- [Job]:
Without including any images, repeat the data exactly.

- [Material for the task]:
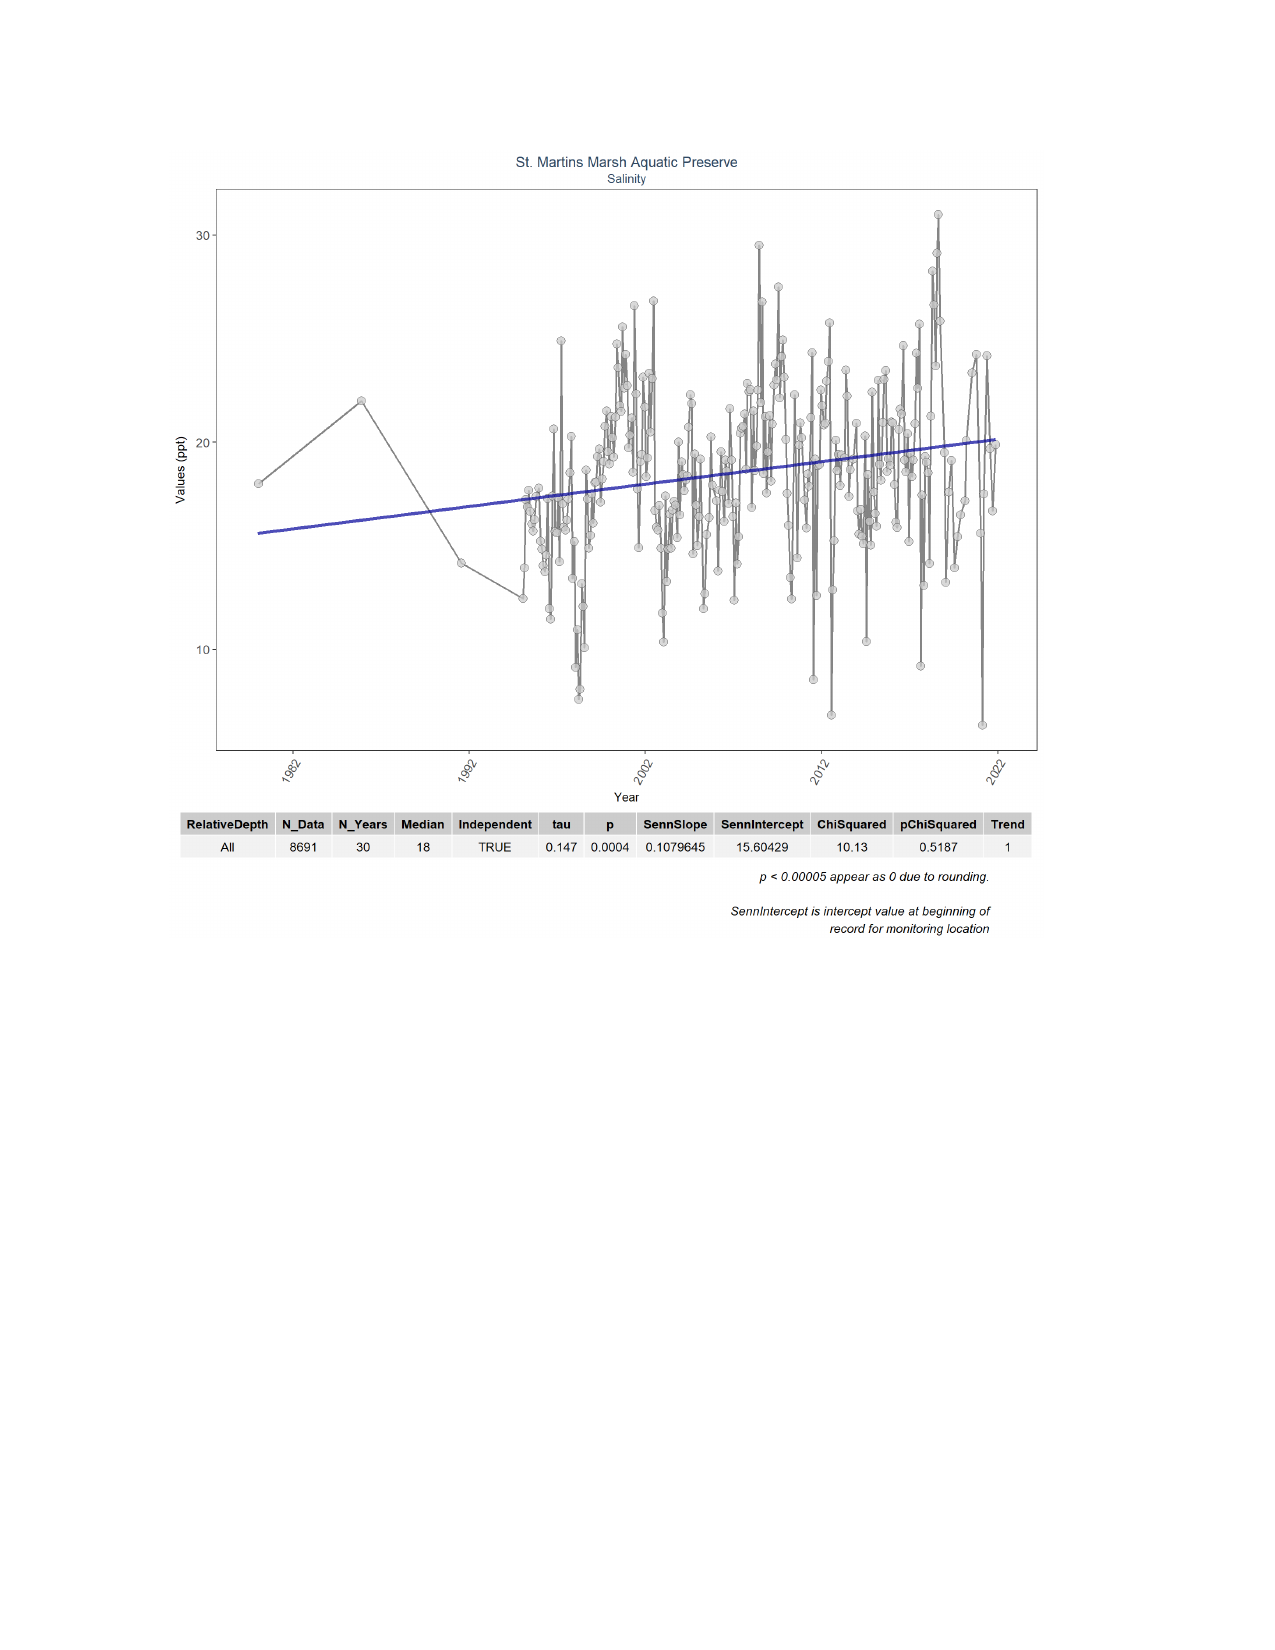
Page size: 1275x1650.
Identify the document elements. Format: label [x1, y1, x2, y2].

picture [168, 150, 1044, 938]
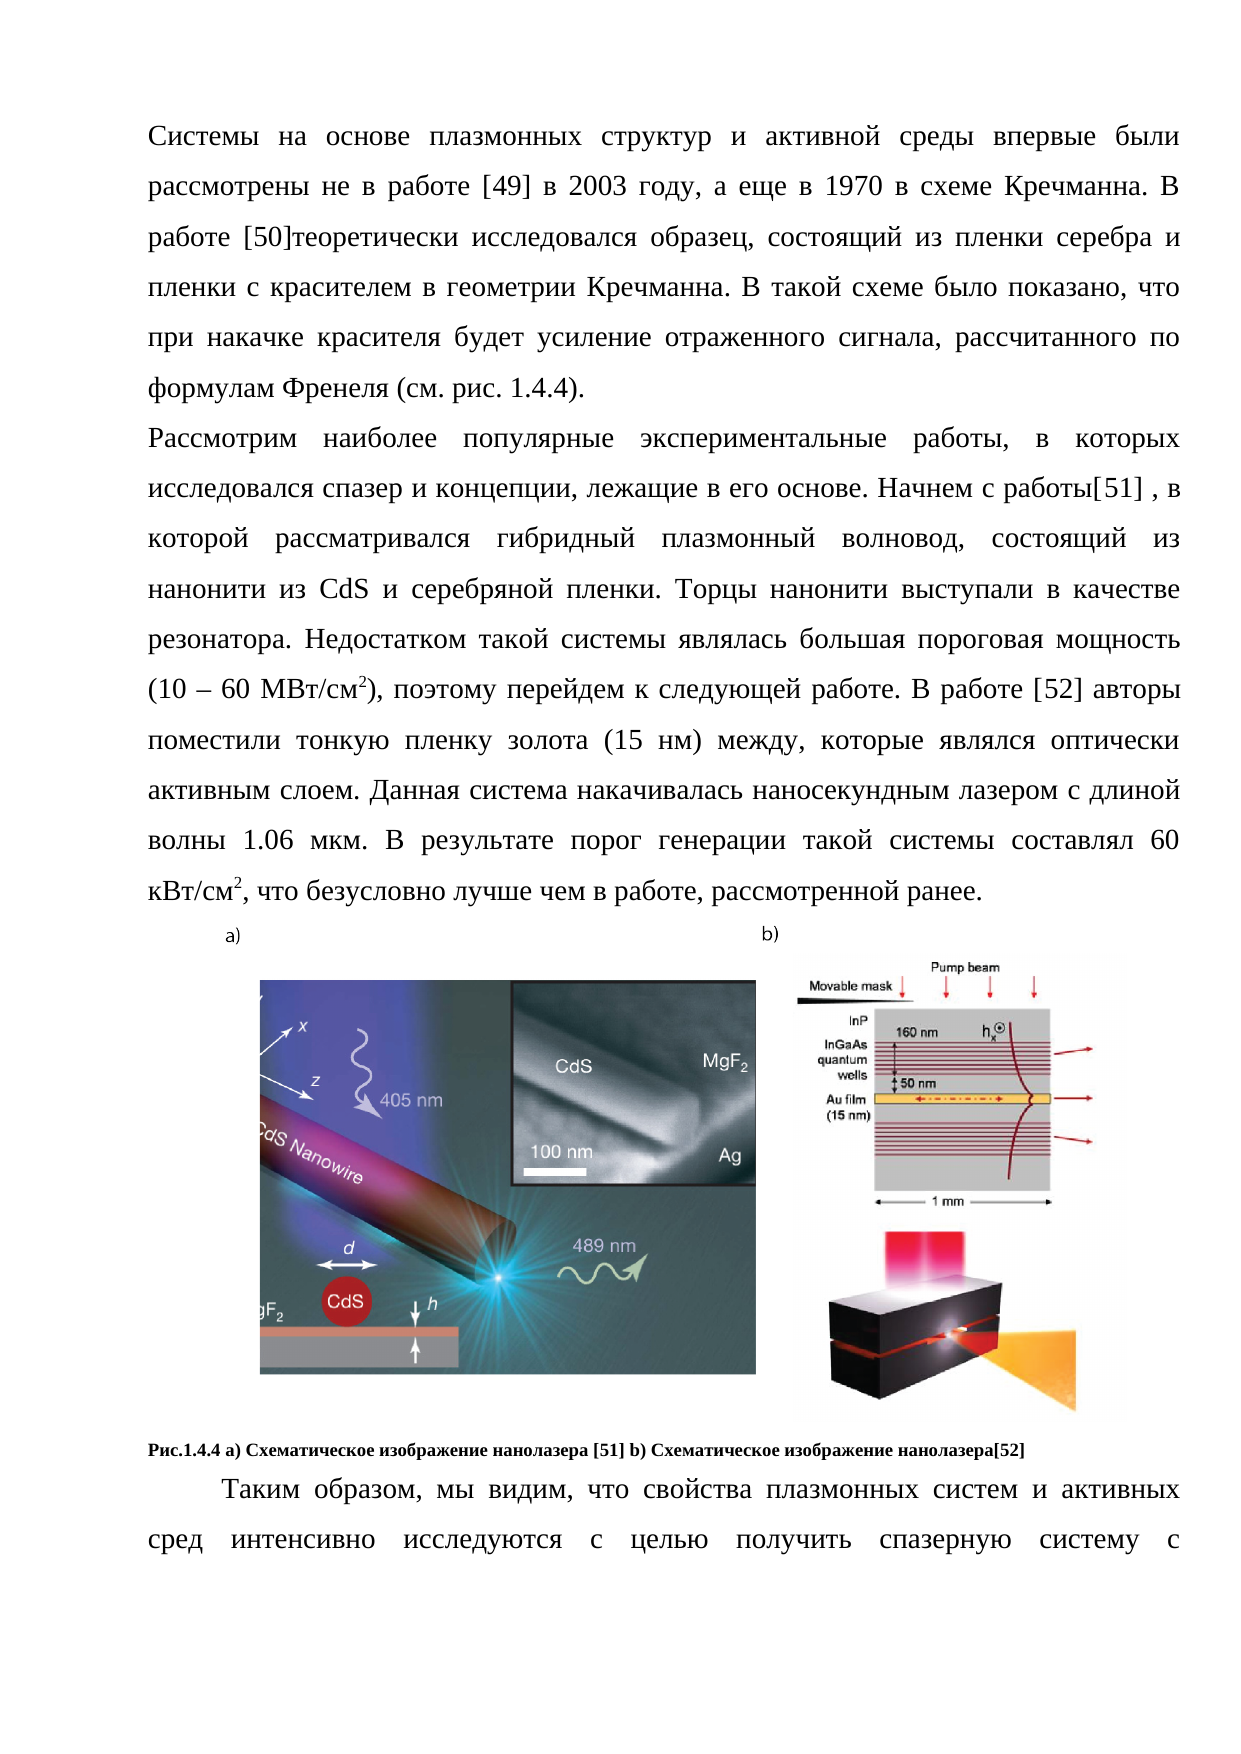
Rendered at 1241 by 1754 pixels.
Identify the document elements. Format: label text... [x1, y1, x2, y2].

text Рис.1.4.4 a) Схематическое изображение нанолазера [] b) Схематическое изображение нанолазера[] [148, 1439, 1181, 1460]
text Системы на основе плазмонных структур и активной среды впервые были рассмотрены не в работе [] в 2003 году, а еще в 1970 в схеме Кречманна. В работе []теоретически исследовался образец, состоящий из пленки серебра и пленки с красителем в геометрии Кречманна. В такой схеме было показано, что при накачке красителя будет усиление отраженного сигнала, рассчитанного по формулам Френеля (см. рис. 1.4.4). [148, 118, 1181, 403]
text Рассмотрим наиболее популярные экспериментальные работы, в которых исследовался спазер и концепции, лежащие в его основе. Начнем с работы[] , в которой рассматривался гибридный плазмонный волновод, состоящий из нанонити из CdS и серебряной пленки. Торцы нанонити выступали в качестве резонатора. Недостатком такой системы являлась большая пороговая мощность (10 – 60 МВт/см2), поэтому перейдем к следующей работе. В работе [] авторы поместили тонкую пленку золота (15 нм) между, которые являлся оптически активным слоем. Данная система накачивалась наносекундным лазером с длиной волны 1.06 мкм. В результате порог генерации такой системы составлял 60 кВт/см2, что безусловно лучше чем в работе, рассмотренной ранее. [148, 420, 1181, 906]
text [148, 1471, 1181, 1555]
picture [225, 923, 1139, 1422]
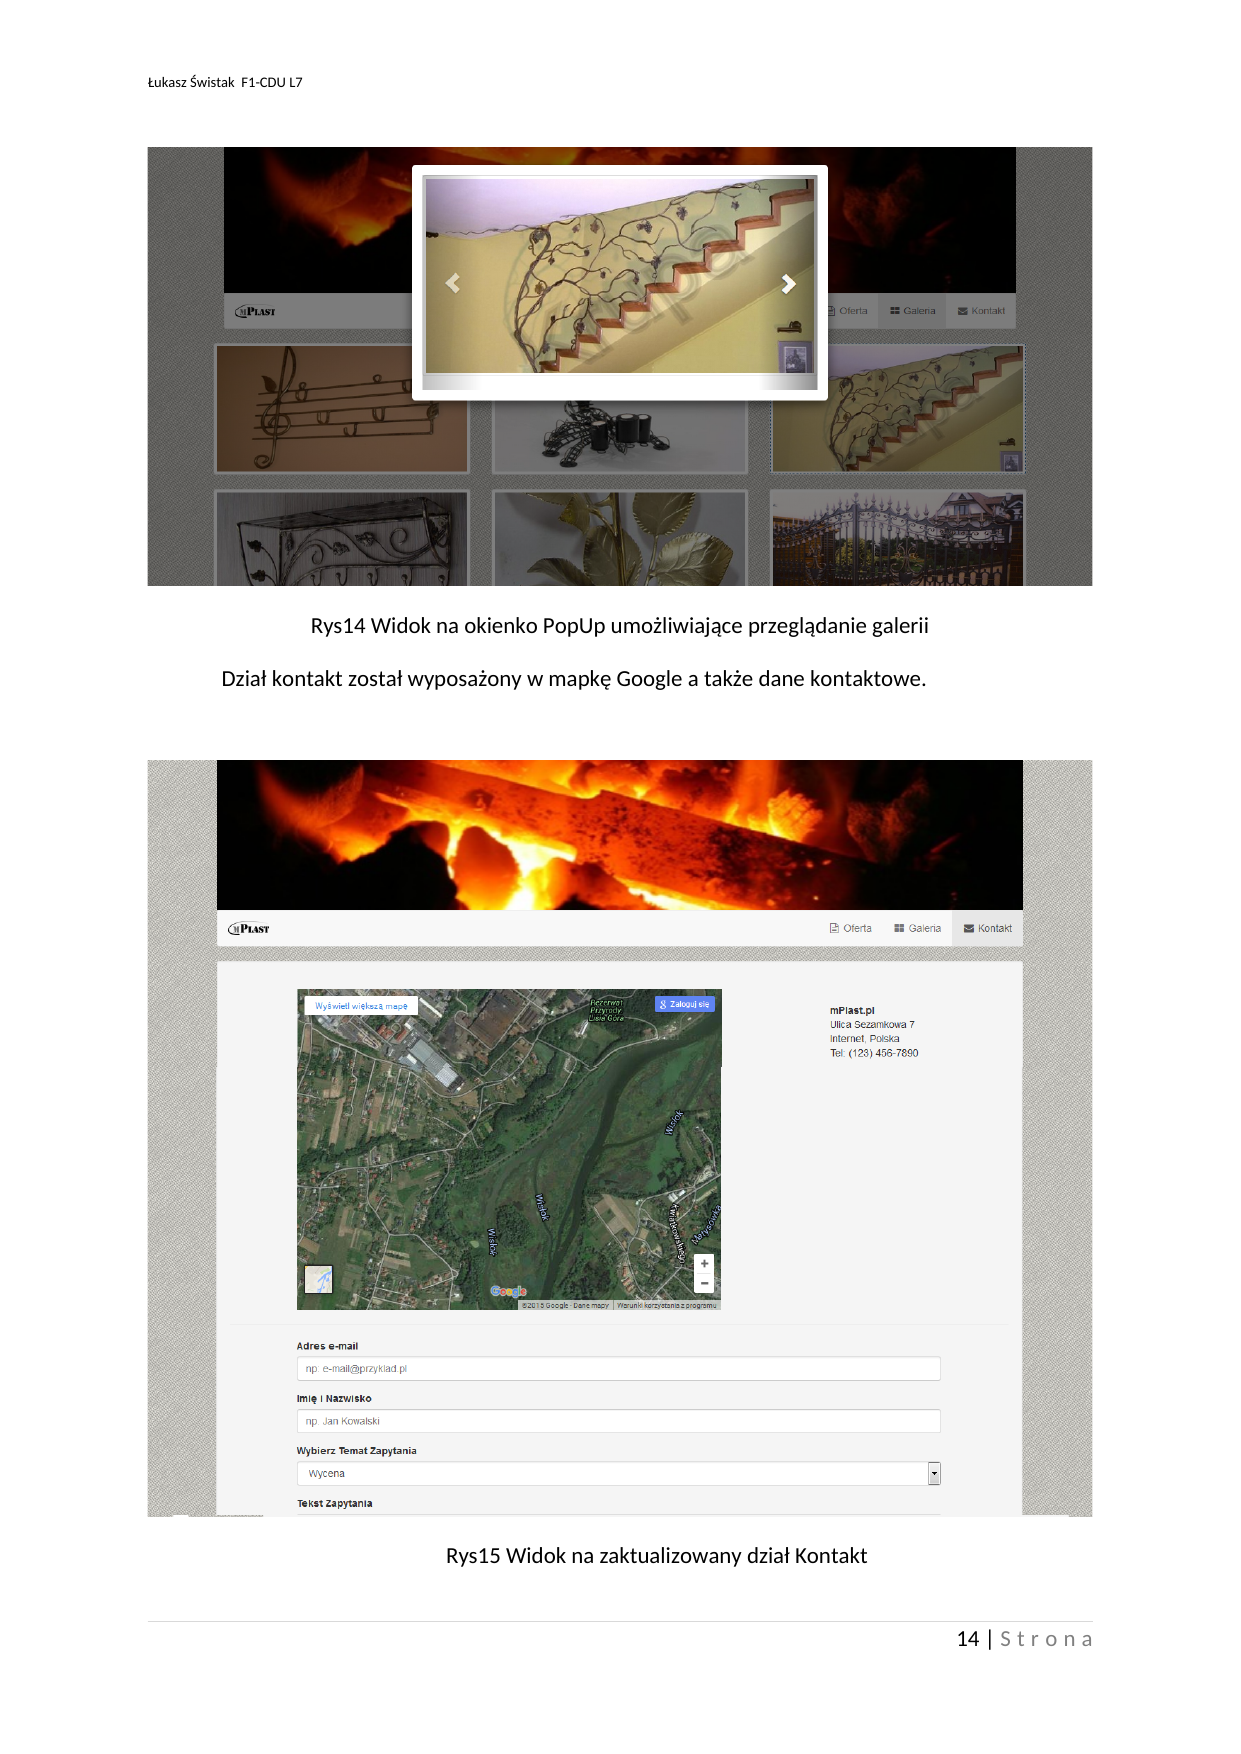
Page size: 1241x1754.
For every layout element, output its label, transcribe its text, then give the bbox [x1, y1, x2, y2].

picture [147, 147, 1093, 586]
picture [147, 760, 1093, 1517]
text Rys14 Widok na okienko PopUp umożliwiające przeglądanie galerii [148, 611, 1093, 639]
text Rys15 Widok na zaktualizowany dział Kontakt [148, 1541, 1093, 1569]
text Dział kontakt został wyposażony w mapkę Google a także dane kontaktowe. [148, 664, 1093, 760]
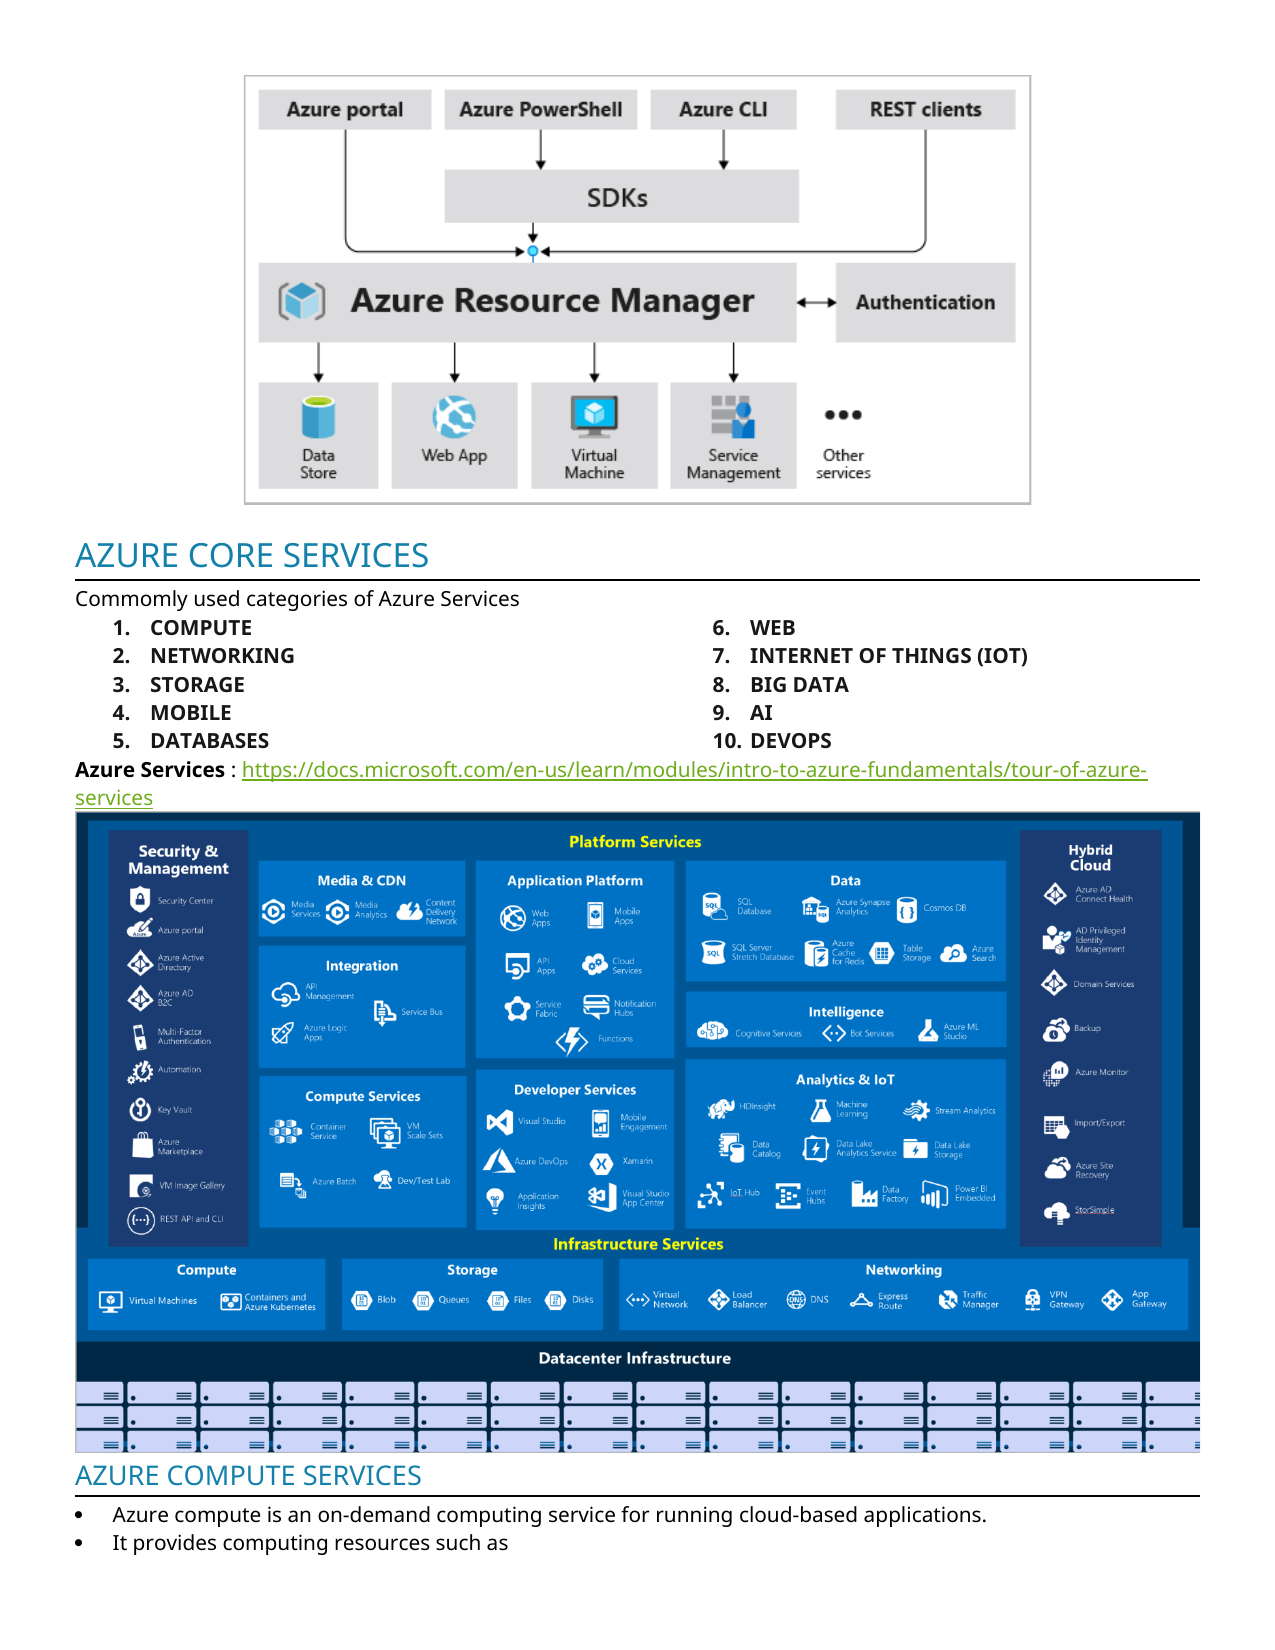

- [Worked solution]:
Page size: 1275x1650.
Identify the document elements. Format: label [x1, y1, x2, y2].

picture [168, 150, 1044, 938]
Rendered at 1241 by 1754 pixels.
Identify the document elements. Format: label text... [x1, y1, x2, y2].

text Рис.1.4.4 a) Схематическое изображение нанолазера [] b) Схематическое изображение нанолазера[] [148, 1439, 1181, 1460]
text Системы на основе плазмонных структур и активной среды впервые были рассмотрены не в работе [] в 2003 году, а еще в 1970 в схеме Кречманна. В работе []теоретически исследовался образец, состоящий из пленки серебра и пленки с красителем в геометрии Кречманна. В такой схеме было показано, что при накачке красителя будет усиление отраженного сигнала, рассчитанного по формулам Френеля (см. рис. 1.4.4). [148, 118, 1181, 403]
text Рассмотрим наиболее популярные экспериментальные работы, в которых исследовался спазер и концепции, лежащие в его основе. Начнем с работы[] , в которой рассматривался гибридный плазмонный волновод, состоящий из нанонити из CdS и серебряной пленки. Торцы нанонити выступали в качестве резонатора. Недостатком такой системы являлась большая пороговая мощность (10 – 60 МВт/см2), поэтому перейдем к следующей работе. В работе [] авторы поместили тонкую пленку золота (15 нм) между, которые являлся оптически активным слоем. Данная система накачивалась наносекундным лазером с длиной волны 1.06 мкм. В результате порог генерации такой системы составлял 60 кВт/см2, что безусловно лучше чем в работе, рассмотренной ранее. [148, 420, 1181, 906]
text [148, 1471, 1181, 1555]
picture [225, 923, 1139, 1422]
Page size: 1241x1754.
For every layout element, output its label, transcribe its text, then give the bbox [x1, y1, x2, y2].

picture [147, 147, 1093, 586]
picture [147, 760, 1093, 1517]
text Rys14 Widok na okienko PopUp umożliwiające przeglądanie galerii [148, 611, 1093, 639]
text Rys15 Widok na zaktualizowany dział Kontakt [148, 1541, 1093, 1569]
text Dział kontakt został wyposażony w mapkę Google a także dane kontaktowe. [148, 664, 1093, 760]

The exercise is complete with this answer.